# [Excerpted text]

Severe respiratory syncytial virus (RSV) infection has long been associated with the onset of childhood wheezing diseases, but the relationship between RSV infection during infancy and the development of childhood asthma has remained unclear.
A new observational study by Vanderbilt University Medical Center researchers has found that RSV infection in the first year of life is associated with a significantly increased risk of asthma in children. The study, the first to look at the effects of RSV infections of all different severities on childhood asthma risk at a population level, was published recently in the journal The Lancet.
RSV is a seasonal respiratory virus that affects almost all children by the age of 2 and repeatedly throughout life. It is the leading cause of bronchiolitis, a lower respiratory tract infection that presents as coughing and wheezing in infants and young children. The symptoms are mild in most children and usually resolve in about a week, but it can lead to serious illness and death especially in premature or very young infants and those with chronic lung disease or congenital heart disease.
It is the most common cause of hospitalizations worldwide due to respiratory issues in the first year of life, said Christian Rosas-Salazar, MD, MPH, assistant professor of Pediatrics in the Division of Allergy, Immunology and Pulmonary Medicine, the first author of the study.
“For 60 years investigators have repeatedly identified the link between severe RSV and asthma; however, we’ve shown that this link is explained in part by shared heredity to both severe RSV and asthma,” said the study’s principal investigator and senior author Tina Hartert, MD, MPH, professor of Medicine and Pediatrics, director of the Center for Asthma and Environmental Sciences Research, Vice President for Translational Research and the Lulu H. Owen Professor of Medicine. “The solution in our study was to understand the link between RSV and asthma by ensuring all RSV infections would be captured using molecular techniques and post-season serology,” she said.

# [Entries shown]
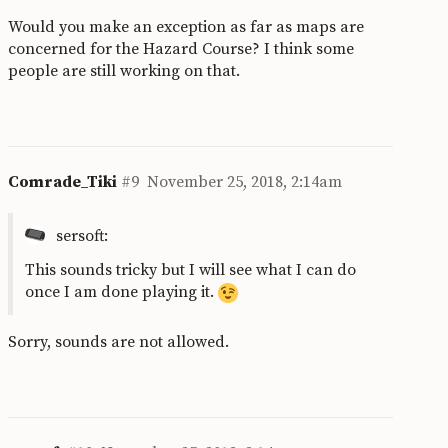
Would you make an exception as far as maps are
concerned for the Hazard Course? I think some
people are still working on that.
Comrade_Tiki
#9
November 25, 2018, 2:14am
sersoft:
This sounds tricky but I will see what I can do
once I am done playing it.
Sorry, sounds are not allowed.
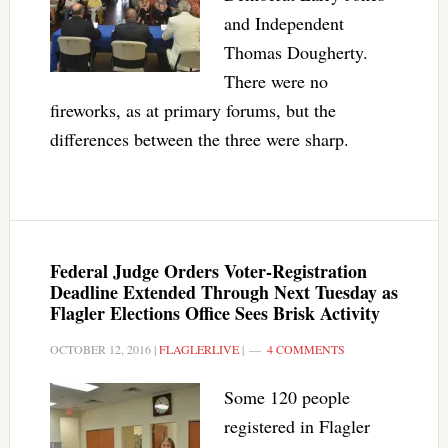
and Independent
Thomas Dougherty.
There were no
fireworks, as at primary forums, but the
differences between the three were sharp.
Federal Judge Orders Voter-Registration
Deadline Extended Through Next Tuesday as
Flagler Elections Office Sees Brisk Activity
OCTOBER 12, 2016
|
FLAGLERLIVE
|
4 COMMENTS
Some 120 people
registered in Flagler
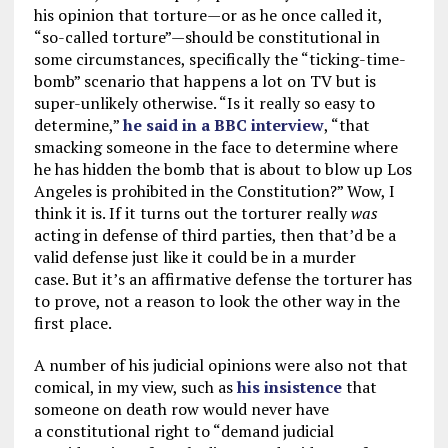
his opinion that torture—or as he once called it,
“so-called torture”—should be constitutional in
some circumstances, specifically the “ticking-time-
bomb” scenario that happens a lot on TV but is
super-unlikely otherwise. “Is it really so easy to
determine,”
he said in a BBC interview
, “that
smacking someone in the face to determine where
he has hidden the bomb that is about to blow up Los
Angeles is prohibited in the Constitution?” Wow, I
think it is. If it turns out the torturer really
was
acting in defense of third parties, then that’d be a
valid defense just like it could be in a murder
case. But it’s an affirmative defense the torturer has
to prove, not a reason to look the other way in the
first place.
A number of his judicial opinions were also not that
comical, in my view, such as
his insistence
that
someone on death row would never have
a constitutional right to “demand judicial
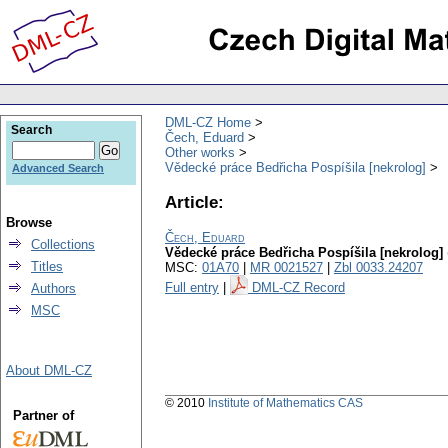
DML-CZ Home
Search
Čech, Eduard
Other works
Vědecké práce Bedřicha Pospíšila [nekrolog]
Advanced Search
Article:
Browse
Čech, Eduard
Collections
Vědecké práce Bedřicha Pospíšila [nekrolog]
Titles
MSC:
01A70
|
MR 0021527
|
Zbl 0033.24207
Full entry
|
DML-CZ Record
Authors
MSC
About DML-CZ
© 2010
Institute of Mathematics CAS
Partner of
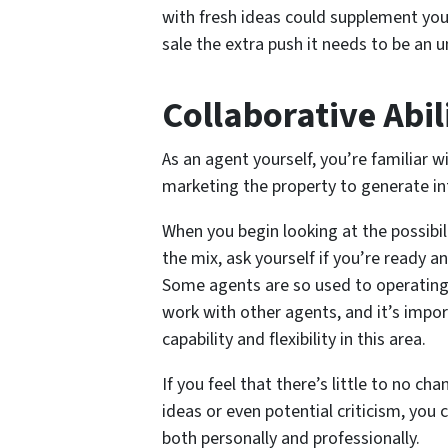
with fresh ideas could supplement yo
sale the extra push it needs to be an 
Collaborative Abil
As an agent yourself, you’re familiar w
marketing the property to generate in
When you begin looking at the possibil
the mix, ask yourself if you’re ready a
Some agents are so used to operating i
work with other agents, and it’s impor
capability and flexibility in this area.
If you feel that there’s little to no c
ideas or even potential criticism, you 
both personally and professionally.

# [Required work]
1. In the article on RSV and childhood asthma, which journal published the Vanderbilt study?
2. Continue the article on RSV and childhood asthma from the end of its last paragraph.

# [Written responses]
1. The Lancet.

2.
“In our study, among healthy children born at term, not being infected with RSV in the first year of life was associated with a substantially reduced risk of developing childhood asthma, which affects about 8% of the children in the U.S.,” Rosas-Salazar said. “Our findings show an age-dependent association between RSV infection during infancy and childhood asthma.”
“We focused on the first year of life because we think the first year is a very important period of lung and immune development,” Rosas-Salazar said. “We believe that when a child is infected with RSV in the first year of life, when the lungs and immune system are still under development, that could lead to certain abnormalities that can later cause asthma,” he said.
The INSPIRE (Infant Susceptibility to Pulmonary Infections and Asthma Following RSV Exposure) study included 1,946 eligible healthy infants who were 6 months old or younger at the beginning of RSV season (November to March in Tennessee). The infants were recruited from 11 pediatric practices across Middle Tennessee. Biweekly surveillance and serology tests were used to classify infants as infected or not infected in the first year of life. Fifty-four percent of infants were infected with RSV in the first year of life; 46% were uninfected.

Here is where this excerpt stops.